BASF is the world's leading chemical company: The Chemical Company. Its portfolio ranges from chemicals, plastics, performance products, and crop protection products to oil and gas. We combine economic success, social responsibility, and environmental protection. Through science and innovation we enable our customers in almost all industries to meet the current and future needs of society.
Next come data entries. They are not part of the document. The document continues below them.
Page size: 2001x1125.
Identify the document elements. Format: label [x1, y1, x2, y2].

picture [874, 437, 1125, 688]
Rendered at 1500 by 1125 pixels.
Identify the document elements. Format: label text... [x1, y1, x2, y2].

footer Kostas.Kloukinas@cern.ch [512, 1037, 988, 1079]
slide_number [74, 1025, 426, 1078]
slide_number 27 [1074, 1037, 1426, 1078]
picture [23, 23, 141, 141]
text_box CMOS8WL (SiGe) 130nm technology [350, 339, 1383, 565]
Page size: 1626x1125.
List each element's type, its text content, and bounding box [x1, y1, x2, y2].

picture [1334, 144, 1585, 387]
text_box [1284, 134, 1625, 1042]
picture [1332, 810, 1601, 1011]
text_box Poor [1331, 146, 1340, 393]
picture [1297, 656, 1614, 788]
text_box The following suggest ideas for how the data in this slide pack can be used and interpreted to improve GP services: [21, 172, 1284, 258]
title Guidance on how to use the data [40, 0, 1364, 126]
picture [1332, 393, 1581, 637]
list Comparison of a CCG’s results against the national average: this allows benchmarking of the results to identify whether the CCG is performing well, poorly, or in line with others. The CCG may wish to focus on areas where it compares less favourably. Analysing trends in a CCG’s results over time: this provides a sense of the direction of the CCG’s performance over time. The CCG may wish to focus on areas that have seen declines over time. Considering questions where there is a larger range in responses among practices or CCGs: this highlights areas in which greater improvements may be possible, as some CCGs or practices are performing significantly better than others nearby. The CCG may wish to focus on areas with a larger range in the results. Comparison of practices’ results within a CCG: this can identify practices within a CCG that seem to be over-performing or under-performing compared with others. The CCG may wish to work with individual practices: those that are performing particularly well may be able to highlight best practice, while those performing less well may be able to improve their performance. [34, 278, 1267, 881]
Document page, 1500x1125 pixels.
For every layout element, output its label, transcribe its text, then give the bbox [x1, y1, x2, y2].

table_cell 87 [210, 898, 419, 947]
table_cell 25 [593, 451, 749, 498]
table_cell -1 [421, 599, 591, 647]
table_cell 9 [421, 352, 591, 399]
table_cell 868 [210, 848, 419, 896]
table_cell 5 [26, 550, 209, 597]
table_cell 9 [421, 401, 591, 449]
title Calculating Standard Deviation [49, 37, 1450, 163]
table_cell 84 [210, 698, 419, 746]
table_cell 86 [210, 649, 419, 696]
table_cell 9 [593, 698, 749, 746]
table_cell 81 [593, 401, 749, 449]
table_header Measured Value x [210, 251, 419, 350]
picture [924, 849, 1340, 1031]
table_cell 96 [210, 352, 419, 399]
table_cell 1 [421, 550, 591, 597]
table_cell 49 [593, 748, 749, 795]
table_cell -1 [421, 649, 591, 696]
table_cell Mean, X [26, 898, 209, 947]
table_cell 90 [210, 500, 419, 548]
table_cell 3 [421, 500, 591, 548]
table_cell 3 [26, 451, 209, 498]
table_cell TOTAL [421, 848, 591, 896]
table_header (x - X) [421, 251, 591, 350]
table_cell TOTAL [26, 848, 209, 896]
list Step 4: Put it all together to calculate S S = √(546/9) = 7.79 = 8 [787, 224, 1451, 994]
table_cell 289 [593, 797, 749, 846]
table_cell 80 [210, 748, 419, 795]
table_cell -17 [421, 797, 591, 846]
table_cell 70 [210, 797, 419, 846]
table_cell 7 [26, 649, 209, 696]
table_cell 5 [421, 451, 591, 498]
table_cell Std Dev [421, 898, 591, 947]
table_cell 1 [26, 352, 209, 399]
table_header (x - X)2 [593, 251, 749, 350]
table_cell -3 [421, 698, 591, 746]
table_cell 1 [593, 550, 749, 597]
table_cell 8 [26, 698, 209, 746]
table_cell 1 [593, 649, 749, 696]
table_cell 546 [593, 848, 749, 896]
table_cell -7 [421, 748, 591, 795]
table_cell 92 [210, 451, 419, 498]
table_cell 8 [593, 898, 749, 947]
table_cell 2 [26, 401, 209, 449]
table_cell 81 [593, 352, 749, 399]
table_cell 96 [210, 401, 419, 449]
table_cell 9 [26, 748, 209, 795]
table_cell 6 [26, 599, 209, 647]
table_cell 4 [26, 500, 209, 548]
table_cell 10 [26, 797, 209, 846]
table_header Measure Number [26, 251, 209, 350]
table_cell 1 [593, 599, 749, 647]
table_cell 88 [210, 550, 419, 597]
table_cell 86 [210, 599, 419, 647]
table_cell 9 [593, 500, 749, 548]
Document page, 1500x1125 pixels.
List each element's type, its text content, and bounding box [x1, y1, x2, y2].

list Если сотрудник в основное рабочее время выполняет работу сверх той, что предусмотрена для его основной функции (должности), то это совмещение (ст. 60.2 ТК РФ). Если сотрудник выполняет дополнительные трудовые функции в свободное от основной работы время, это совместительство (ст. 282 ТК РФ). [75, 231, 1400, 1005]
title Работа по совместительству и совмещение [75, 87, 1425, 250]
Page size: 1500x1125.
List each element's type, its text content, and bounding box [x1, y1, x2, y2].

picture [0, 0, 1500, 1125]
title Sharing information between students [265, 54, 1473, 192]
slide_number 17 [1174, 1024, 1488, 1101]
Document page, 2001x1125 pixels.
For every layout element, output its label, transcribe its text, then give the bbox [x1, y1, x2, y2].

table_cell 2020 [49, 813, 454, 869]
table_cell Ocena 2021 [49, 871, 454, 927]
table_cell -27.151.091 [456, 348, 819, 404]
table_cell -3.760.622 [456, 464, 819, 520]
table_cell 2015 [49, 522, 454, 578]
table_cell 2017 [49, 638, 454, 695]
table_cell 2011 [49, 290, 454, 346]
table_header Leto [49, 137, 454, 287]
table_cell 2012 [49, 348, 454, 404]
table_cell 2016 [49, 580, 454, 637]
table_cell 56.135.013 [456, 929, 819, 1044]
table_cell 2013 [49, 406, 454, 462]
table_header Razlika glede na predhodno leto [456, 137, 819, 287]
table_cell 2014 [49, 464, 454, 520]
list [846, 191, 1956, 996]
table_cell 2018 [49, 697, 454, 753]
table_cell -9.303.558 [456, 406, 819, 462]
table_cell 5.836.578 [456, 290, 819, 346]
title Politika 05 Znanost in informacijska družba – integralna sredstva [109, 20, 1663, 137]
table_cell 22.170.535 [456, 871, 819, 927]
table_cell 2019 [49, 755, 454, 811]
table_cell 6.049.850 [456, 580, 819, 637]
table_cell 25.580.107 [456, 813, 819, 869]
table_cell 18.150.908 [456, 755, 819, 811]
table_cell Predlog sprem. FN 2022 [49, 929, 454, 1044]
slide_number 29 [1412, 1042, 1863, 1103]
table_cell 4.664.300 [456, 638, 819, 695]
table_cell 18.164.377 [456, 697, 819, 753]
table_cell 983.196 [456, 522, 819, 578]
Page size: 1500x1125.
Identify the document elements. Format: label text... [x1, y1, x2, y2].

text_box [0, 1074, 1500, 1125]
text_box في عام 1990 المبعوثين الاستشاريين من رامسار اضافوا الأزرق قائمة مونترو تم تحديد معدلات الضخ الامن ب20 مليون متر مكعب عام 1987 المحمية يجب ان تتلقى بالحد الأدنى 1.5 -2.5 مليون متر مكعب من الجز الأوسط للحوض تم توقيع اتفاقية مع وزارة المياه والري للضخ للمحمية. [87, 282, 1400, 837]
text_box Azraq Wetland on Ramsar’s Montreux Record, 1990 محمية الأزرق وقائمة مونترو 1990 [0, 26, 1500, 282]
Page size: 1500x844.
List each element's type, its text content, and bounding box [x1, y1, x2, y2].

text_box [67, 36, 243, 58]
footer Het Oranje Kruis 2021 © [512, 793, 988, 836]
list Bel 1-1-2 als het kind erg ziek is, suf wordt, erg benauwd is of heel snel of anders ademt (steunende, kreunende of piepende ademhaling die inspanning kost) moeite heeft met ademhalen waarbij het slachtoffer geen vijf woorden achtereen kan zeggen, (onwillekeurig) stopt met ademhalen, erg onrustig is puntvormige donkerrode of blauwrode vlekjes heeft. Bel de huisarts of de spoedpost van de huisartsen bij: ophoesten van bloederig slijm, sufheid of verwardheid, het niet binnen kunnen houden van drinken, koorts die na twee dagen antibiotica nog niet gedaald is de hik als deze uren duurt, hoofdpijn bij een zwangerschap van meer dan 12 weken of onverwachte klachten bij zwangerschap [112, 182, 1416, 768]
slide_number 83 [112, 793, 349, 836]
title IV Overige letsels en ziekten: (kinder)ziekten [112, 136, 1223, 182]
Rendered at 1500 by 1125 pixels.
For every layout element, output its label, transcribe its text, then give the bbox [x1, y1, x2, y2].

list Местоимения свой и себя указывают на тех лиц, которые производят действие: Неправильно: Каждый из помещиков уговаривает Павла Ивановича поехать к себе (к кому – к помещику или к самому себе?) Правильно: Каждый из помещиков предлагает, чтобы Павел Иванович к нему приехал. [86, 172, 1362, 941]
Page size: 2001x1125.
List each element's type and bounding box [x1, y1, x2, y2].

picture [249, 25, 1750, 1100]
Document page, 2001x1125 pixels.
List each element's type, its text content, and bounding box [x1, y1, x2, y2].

Heidelberger Druckmaschinen AG (Heidelberg) is the world's leading solution provider in the print media industry. All over the world, the name Heidelberg is synonymous with state-of-the art technology, top quality, and closeness to the customer. The group's core business covers the whole value-added and process chain with equipment and services for the the sheetfed offset sector as well as digital print solutions. External contract manufacturing—primarily for customers in other sectors of mechanical engineering and the energy industry—is also growing in importance.
About the IDD
The Institute for Printing Presses and Printing Methods (IDD) is part of the Department of Mechanical Engineering at Darmstadt University of Technology. It pursues research in the fields of mechanical engineering, process engineering, and economic sciences, supporting industry as a whole in keeping pace with the rapid developments in printing press construction and the print media. One of its main areas of activity is functional printing. It is locating and expanding the boundaries of printing technology to enable the latter technology to be used as a mass production method for electronics.